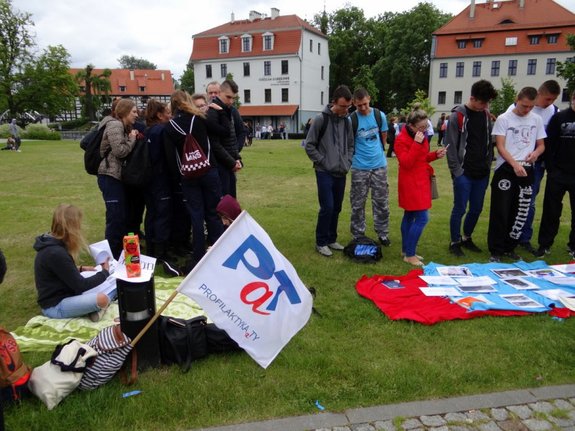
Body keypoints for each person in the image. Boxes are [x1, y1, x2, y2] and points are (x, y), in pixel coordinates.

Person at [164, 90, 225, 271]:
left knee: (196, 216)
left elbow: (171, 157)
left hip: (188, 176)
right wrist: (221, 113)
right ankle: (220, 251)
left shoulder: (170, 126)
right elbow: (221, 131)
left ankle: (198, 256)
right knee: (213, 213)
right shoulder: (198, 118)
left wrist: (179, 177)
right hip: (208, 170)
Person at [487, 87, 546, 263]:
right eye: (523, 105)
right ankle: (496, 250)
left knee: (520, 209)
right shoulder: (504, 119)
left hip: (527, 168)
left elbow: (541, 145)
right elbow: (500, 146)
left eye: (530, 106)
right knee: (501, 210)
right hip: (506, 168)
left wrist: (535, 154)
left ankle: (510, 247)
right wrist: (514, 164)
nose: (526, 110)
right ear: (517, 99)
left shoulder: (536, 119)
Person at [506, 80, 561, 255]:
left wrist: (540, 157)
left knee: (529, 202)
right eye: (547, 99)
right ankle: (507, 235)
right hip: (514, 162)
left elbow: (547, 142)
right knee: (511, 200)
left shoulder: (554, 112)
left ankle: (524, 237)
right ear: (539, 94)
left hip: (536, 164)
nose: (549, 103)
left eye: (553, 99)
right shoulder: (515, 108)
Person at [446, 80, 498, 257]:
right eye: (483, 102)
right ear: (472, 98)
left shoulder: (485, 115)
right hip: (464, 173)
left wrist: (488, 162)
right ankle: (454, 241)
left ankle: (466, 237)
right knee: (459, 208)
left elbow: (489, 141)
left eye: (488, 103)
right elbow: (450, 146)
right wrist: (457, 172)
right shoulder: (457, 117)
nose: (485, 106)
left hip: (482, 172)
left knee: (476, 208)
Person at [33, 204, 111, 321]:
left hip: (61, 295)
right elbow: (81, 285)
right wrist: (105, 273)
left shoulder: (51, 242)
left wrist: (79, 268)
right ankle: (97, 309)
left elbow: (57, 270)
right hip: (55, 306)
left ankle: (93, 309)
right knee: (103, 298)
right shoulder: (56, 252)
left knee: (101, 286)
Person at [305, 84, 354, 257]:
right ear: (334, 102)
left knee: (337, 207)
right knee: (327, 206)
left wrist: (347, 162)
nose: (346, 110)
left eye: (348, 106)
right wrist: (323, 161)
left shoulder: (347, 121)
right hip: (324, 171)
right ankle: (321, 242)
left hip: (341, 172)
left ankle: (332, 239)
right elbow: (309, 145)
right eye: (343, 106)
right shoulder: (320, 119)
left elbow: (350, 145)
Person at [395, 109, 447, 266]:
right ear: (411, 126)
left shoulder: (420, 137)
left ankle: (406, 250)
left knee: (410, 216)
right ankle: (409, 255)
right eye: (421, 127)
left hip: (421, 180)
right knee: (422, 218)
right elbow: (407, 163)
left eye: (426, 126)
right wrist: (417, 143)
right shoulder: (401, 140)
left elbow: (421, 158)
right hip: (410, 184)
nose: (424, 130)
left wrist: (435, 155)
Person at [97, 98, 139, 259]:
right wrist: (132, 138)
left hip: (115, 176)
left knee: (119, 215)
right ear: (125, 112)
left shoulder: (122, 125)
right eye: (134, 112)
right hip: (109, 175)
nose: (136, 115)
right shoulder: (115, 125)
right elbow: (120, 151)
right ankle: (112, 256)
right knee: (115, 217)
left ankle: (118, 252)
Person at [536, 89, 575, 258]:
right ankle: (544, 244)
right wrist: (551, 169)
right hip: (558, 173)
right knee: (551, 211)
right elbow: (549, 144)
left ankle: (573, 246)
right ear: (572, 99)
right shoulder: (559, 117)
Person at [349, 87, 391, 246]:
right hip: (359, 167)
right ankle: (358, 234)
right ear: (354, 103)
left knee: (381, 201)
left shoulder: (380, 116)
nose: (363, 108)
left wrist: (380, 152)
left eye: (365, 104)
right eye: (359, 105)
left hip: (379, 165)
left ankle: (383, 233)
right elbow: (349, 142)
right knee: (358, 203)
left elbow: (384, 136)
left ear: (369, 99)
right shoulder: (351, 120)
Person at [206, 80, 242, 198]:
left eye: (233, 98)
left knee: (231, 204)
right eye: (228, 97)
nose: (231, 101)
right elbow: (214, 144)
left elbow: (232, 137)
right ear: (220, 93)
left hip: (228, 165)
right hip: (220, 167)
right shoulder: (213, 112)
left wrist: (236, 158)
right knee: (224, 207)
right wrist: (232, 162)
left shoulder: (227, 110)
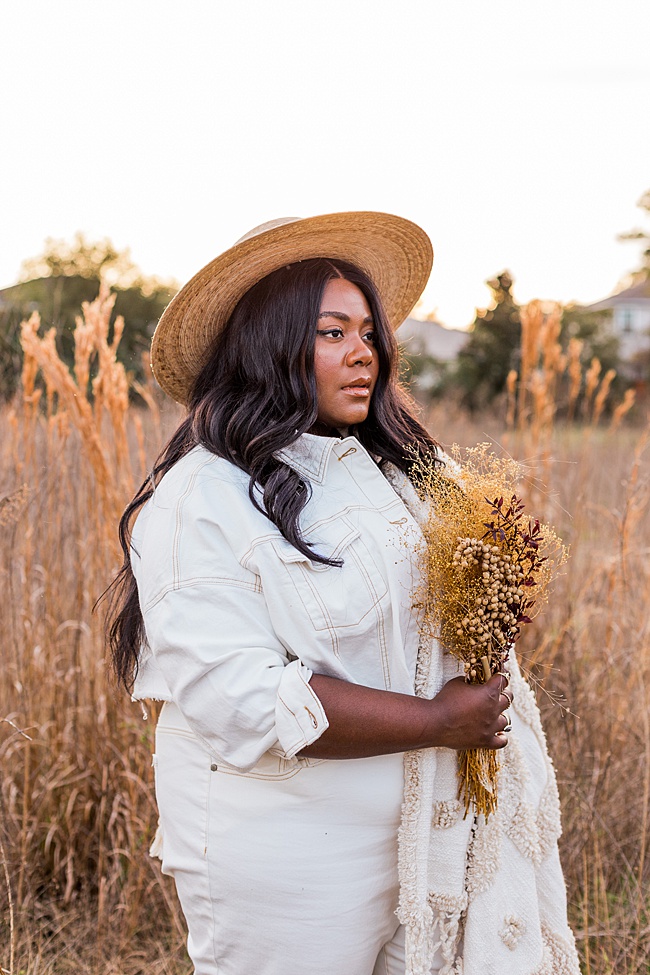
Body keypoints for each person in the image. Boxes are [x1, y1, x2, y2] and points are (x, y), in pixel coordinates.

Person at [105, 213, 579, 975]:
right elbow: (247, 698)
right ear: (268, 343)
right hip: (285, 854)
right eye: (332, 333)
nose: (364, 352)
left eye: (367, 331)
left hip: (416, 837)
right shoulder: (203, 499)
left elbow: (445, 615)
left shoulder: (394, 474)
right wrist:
--*--
» **Instructions for the task**: Work through the entries, filtering for the string "nose", and copy each line that holds it.

» **Output for this exercise**:
nose: (526, 110)
nose: (549, 103)
nose: (485, 106)
nose: (346, 110)
nose: (424, 130)
nose: (136, 115)
nose: (363, 108)
nose: (231, 101)
nose: (364, 352)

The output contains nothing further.